▶ _EXERCISE PROMPT_: Transcribe every line of text in the rows below without changing anything, and leave the pictures out of your answer.

[Saved data entries]

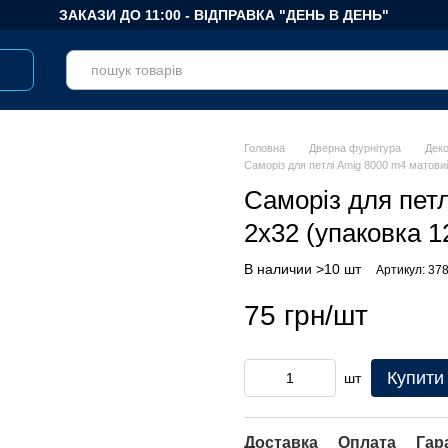
ЗАКАЗИ ДО 11:00 - ВІДПРАВКА "ДЕНЬ В ДЕНЬ"
Головна
Дверна фурнітура
Деко
Саморіз для петлі Amig 8000 m4 матови
Саморіз для пет
2x32 (упаковка 1
В наличии >10 шт
Артикул: 37
75 грн/шт
Купити
шт
Доставка
Оплата
Гар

▶ _ANSWER BOX_:
ЗАКАЗИ ДО 11:00 - ВІДПРАВКА "ДЕНЬ В ДЕНЬ"
Головна
Дверна фурнітура
Деко
Саморіз для петлі Amig 8000 m4 матови
Саморіз для пет
2x32 (упаковка 1
В наличии >10 шт
Артикул: 37
75 грн/шт
Купити
шт
Доставка
Оплата
Гар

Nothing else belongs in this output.